## Tâches à réaliser
**a.** Résumez l'extrait en deux phrases.
**b.** Recopiez fidèlement le passage de l'extrait qui commence aux mots « Alors que les » et s'arrête après « responsabilité solidaire lui-même. ».
**c.** Répondez brièvement à ces questions sur l'extrait :
(i) De quel cabinet Maître Paul Féral-Schuhl est-il associé ?
(ii) Où les parlementaires ont-ils adopté la proposition de loi ?
(iii) Pour quelles dettes l'un ou l'autre des époux ou partenaires de PACS peut-il être recherché en paiement ?

:: Extrait du document ::

Alors que les parlementaires ont adopté en CMP la proposition de loi visant à assurer une justice patrimoniale au sein de la famille et notamment son volet fiscal visant à assouplir les conditions dans lesquelles peut être octroyée une décharge de responsabilité solidaire en matière fiscale, nous avons demandé à Maître Paul Féral-Schuhl associé du Cabinet Arfé Avocats de nous apporter son éclairage.
En quoi le système de décharge de responsabilité solidaire existant n’était pas pertinent voire injuste
Avant de parler de l’injustice du système de décharge de responsabilité solidaire, il faut parler de l’injustice du système de responsabilité solidaire lui-même.
Il s’agit d’un concept bien français selon lequel n’importe lequel des deux époux ou partenaire de PACS peut être recherché en paiement des dettes d’impôt sur le revenu, d’impôt sur la fortune et de taxe d’habitation du foyer fiscal, quelle que soit sa quote-part de revenus ou de patrimoine.

:::
:: Données présentées ::

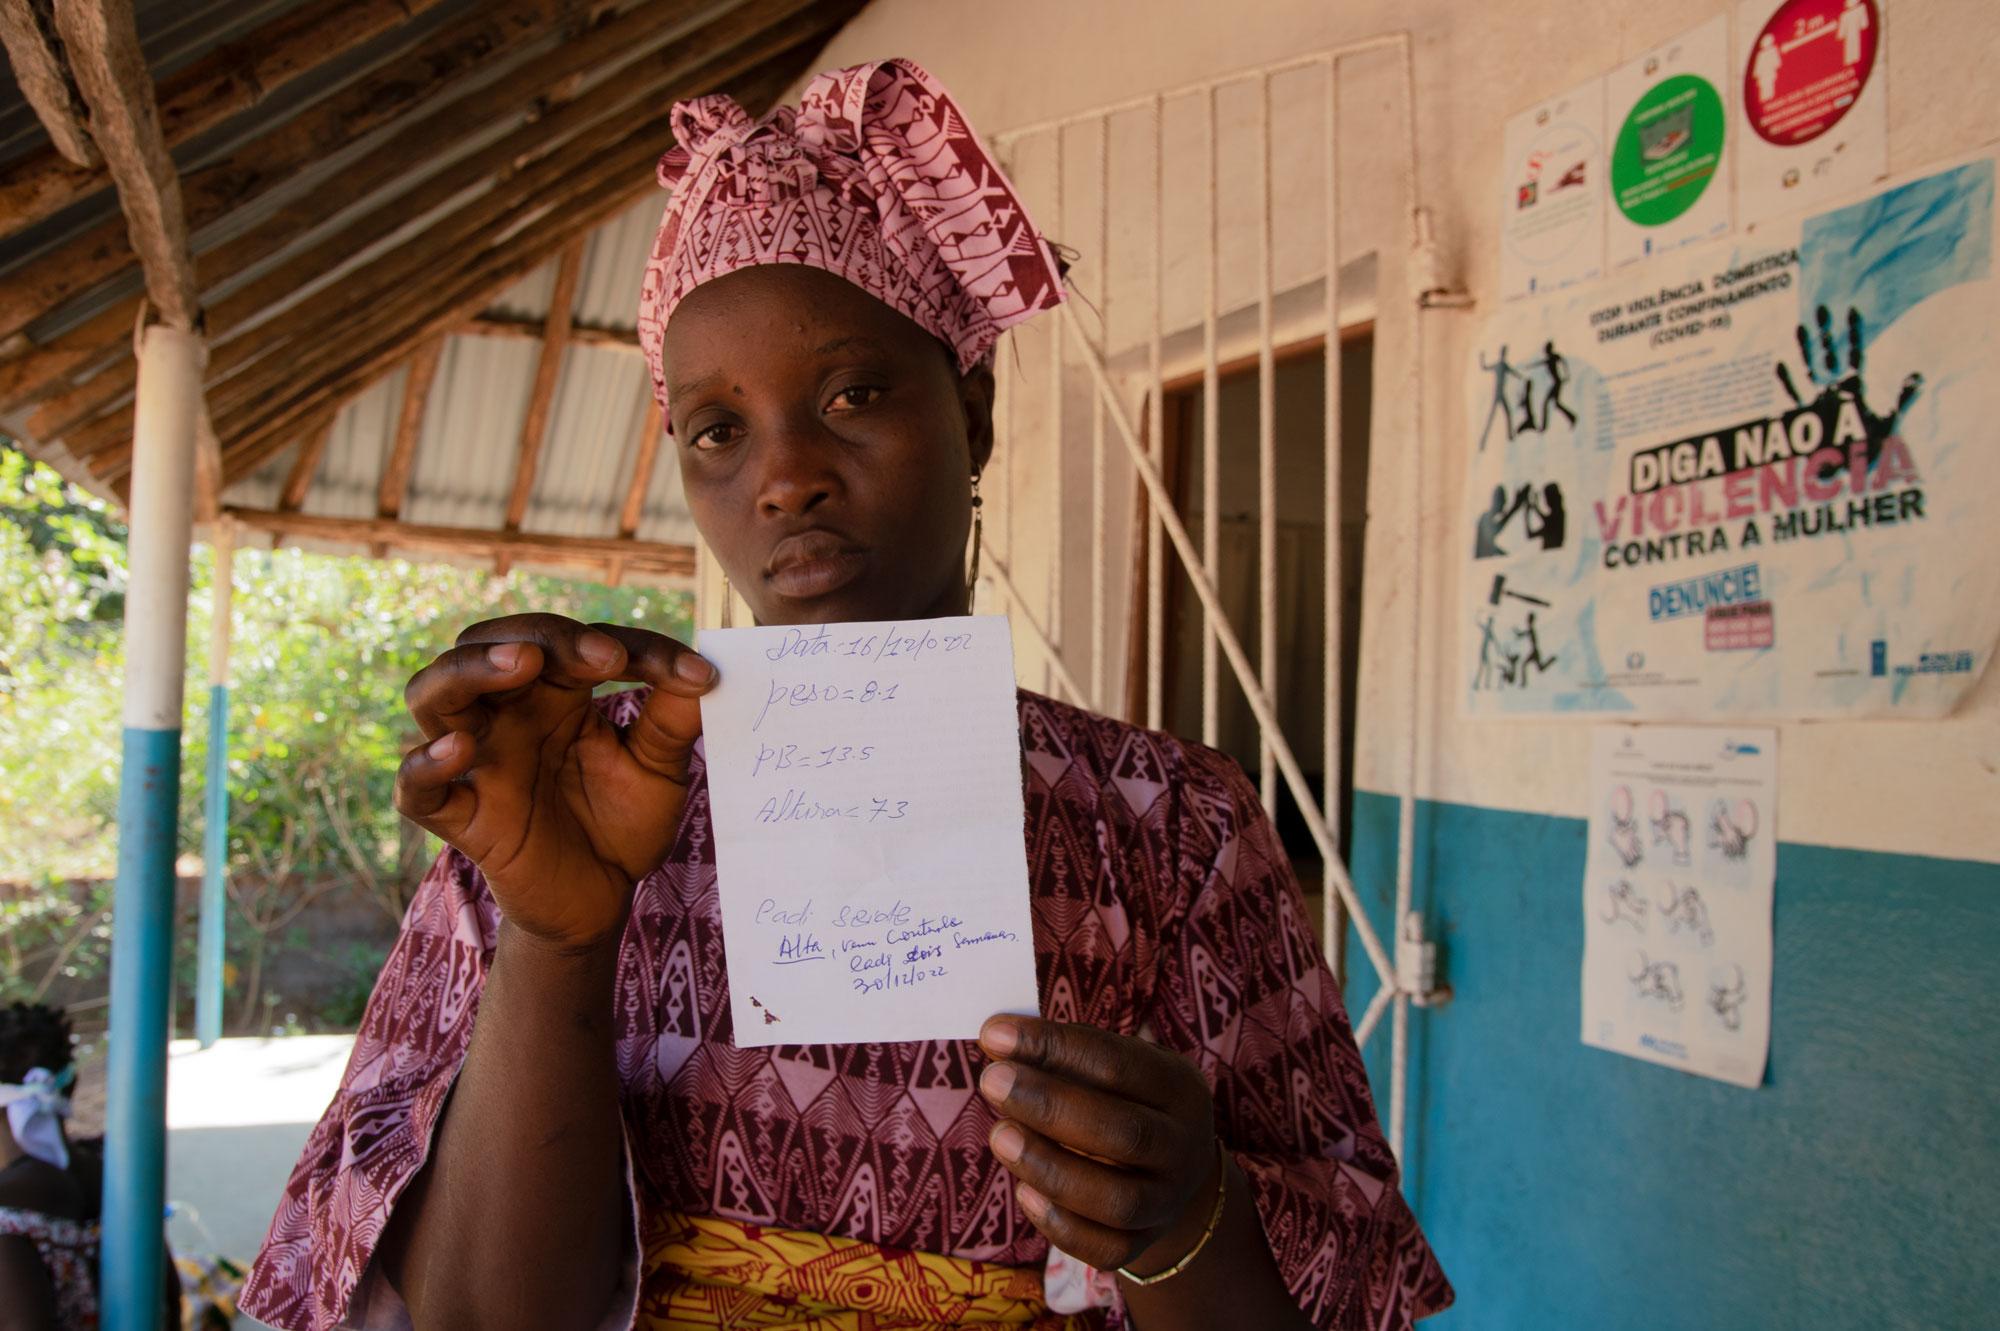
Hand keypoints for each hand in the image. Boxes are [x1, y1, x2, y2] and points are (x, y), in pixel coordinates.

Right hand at [394, 614, 716, 949]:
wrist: (600, 902)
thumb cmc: (621, 824)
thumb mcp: (657, 770)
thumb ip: (673, 721)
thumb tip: (704, 670)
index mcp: (555, 692)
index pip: (577, 645)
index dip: (634, 649)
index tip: (690, 675)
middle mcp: (507, 715)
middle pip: (489, 647)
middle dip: (539, 637)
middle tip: (600, 654)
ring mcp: (478, 762)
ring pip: (433, 695)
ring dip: (469, 671)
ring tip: (519, 664)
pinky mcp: (459, 818)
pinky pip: (416, 788)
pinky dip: (426, 764)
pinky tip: (462, 751)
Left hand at [977, 1016, 1220, 1275]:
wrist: (1174, 1172)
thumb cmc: (1127, 1101)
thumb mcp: (1117, 1068)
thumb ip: (1066, 1056)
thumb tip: (996, 1039)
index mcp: (1179, 1087)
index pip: (1118, 1064)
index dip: (1054, 1047)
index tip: (994, 1034)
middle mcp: (1183, 1146)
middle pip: (1123, 1133)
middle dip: (1051, 1106)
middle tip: (992, 1081)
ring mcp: (1167, 1201)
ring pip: (1116, 1199)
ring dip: (1050, 1167)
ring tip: (1000, 1135)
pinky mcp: (1144, 1243)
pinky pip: (1105, 1248)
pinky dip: (1060, 1224)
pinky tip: (1023, 1193)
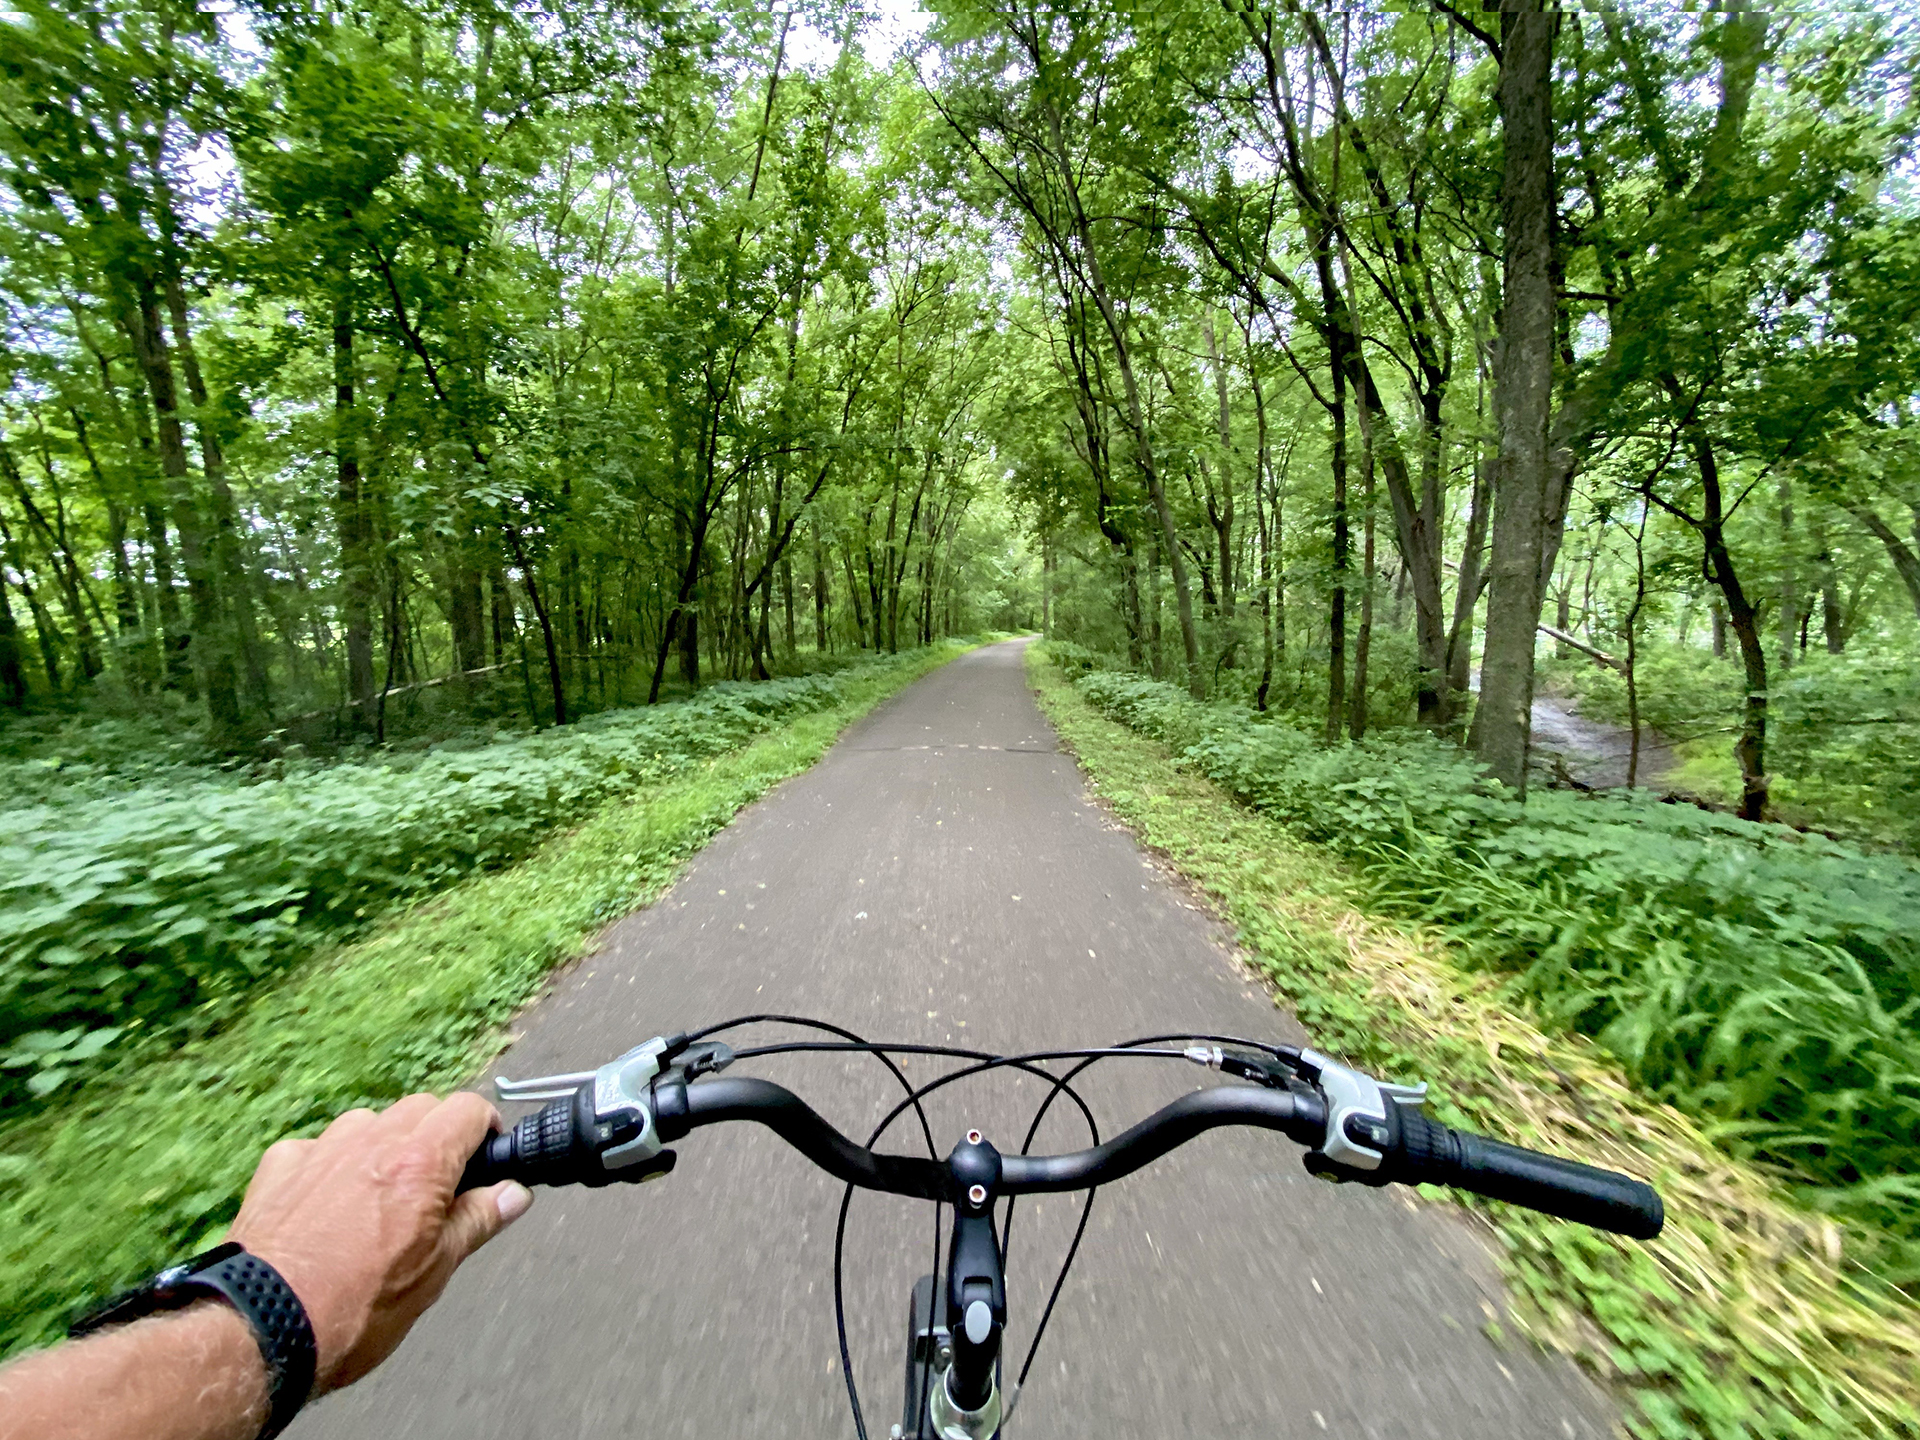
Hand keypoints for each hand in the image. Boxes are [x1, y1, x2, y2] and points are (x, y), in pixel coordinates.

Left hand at [228, 1091, 531, 1391]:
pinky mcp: (279, 1166)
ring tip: (379, 1200)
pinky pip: (317, 1147)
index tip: (486, 1156)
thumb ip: (478, 1221)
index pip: (469, 1110)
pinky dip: (330, 1166)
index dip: (486, 1129)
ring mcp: (320, 1148)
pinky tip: (326, 1209)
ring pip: (369, 1123)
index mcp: (419, 1162)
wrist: (262, 1329)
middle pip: (420, 1108)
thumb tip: (514, 1193)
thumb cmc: (352, 1309)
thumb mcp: (434, 1272)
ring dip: (383, 1147)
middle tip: (438, 1187)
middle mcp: (371, 1140)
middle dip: (437, 1135)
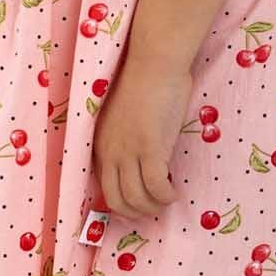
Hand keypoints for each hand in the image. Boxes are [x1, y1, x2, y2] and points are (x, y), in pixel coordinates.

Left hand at [92, 52, 194, 217]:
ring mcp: (128, 151)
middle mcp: (110, 151)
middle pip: (116, 200)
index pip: (103, 188)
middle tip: (155, 209)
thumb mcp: (125, 117)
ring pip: (136, 198)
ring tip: (168, 200)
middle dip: (136, 212)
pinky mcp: (150, 148)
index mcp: (101, 144)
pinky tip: (175, 192)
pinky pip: (156, 186)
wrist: (154, 62)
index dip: (122, 203)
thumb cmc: (145, 82)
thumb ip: (127, 139)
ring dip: (154, 207)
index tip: (140, 203)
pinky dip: (166, 196)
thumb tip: (142, 158)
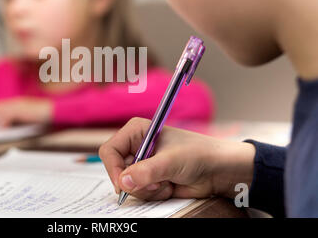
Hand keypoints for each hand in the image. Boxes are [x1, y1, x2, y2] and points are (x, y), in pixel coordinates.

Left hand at [0, 97, 52, 127]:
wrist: (54, 110)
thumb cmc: (43, 114)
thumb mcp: (26, 116)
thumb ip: (14, 119)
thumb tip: (2, 126)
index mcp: (15, 102)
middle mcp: (15, 102)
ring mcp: (18, 105)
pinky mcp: (23, 110)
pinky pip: (9, 115)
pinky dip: (3, 121)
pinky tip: (1, 129)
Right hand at [99, 118, 255, 201]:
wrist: (217, 170)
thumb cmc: (197, 154)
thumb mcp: (170, 161)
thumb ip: (146, 171)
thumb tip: (123, 182)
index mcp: (136, 132)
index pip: (110, 151)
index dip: (114, 168)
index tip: (125, 183)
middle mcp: (135, 147)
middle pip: (117, 171)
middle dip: (136, 182)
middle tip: (156, 182)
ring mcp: (141, 164)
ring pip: (127, 185)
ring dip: (147, 190)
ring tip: (166, 182)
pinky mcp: (148, 179)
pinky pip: (139, 193)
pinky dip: (153, 194)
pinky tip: (168, 186)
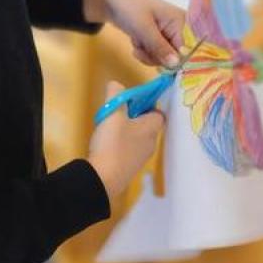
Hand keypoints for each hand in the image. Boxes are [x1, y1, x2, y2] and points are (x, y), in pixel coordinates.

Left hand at [83, 0, 185, 67]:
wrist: (109, 1)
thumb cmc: (129, 8)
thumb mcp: (144, 28)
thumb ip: (160, 48)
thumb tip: (176, 65)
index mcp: (182, 21)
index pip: (186, 50)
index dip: (173, 60)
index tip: (156, 60)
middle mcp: (179, 28)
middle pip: (175, 57)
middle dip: (155, 56)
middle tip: (140, 48)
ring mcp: (169, 34)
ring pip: (164, 58)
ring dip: (147, 54)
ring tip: (137, 42)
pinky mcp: (159, 39)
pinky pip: (156, 55)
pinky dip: (144, 51)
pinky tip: (136, 41)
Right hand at [88, 81, 163, 199]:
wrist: (103, 178)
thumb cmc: (113, 142)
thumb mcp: (113, 113)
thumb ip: (116, 95)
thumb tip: (116, 84)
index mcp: (152, 128)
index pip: (160, 113)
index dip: (148, 105)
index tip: (132, 101)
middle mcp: (151, 144)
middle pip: (148, 125)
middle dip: (134, 116)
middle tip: (117, 112)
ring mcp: (140, 158)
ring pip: (137, 138)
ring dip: (126, 131)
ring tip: (108, 128)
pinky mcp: (129, 169)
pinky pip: (128, 150)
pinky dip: (120, 144)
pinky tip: (105, 144)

:::

## Réponses attendues
**a.** Les parlementaires ont adopté en CMP une proposition de loi dont le volet fiscal vise à assouplir les conditions d'octroi d'une décharge de responsabilité solidaire en matière fiscale, et Maître Paul Féral-Schuhl, associé du Cabinet Arfé Avocats, a été sollicité pour apporter son éclairage. Selon lui, il faut d'abord parler de l'injustice du système de responsabilité solidaire lui-même, qui permet de poursuivre n'importe lequel des deux époux ou partenaires de PACS pour les dettes d'impôt sur le revenu, d'impôt sur la fortune et de taxe d'habitation du foyer fiscal, quelle que soit sa quote-part de revenus ou de patrimoine.

**b.**
Alors que les parlementaires ont adopté en CMP la proposition de loi visant à assurer une justice patrimoniale au sein de la famille et notamment son volet fiscal visant à assouplir les conditions dans lesquelles peut être octroyée une décharge de responsabilité solidaire en matière fiscale, nous avons demandé à Maître Paul Féral-Schuhl associé du Cabinet Arfé Avocats de nous apporter son éclairage.
En quoi le système de décharge de responsabilité solidaire existant n’était pas pertinent voire injuste
Avant de parler de l’injustice du système de décharge de responsabilité solidaire, il faut parler de l’injustice du système de responsabilité solidaire lui-même.

**c.**
(i) Du Cabinet Arfé Avocats.
(ii) En CMP.
(iii) Pour les dettes d'impôt sur le revenu, d'impôt sur la fortune et de taxe d'habitation du foyer fiscal.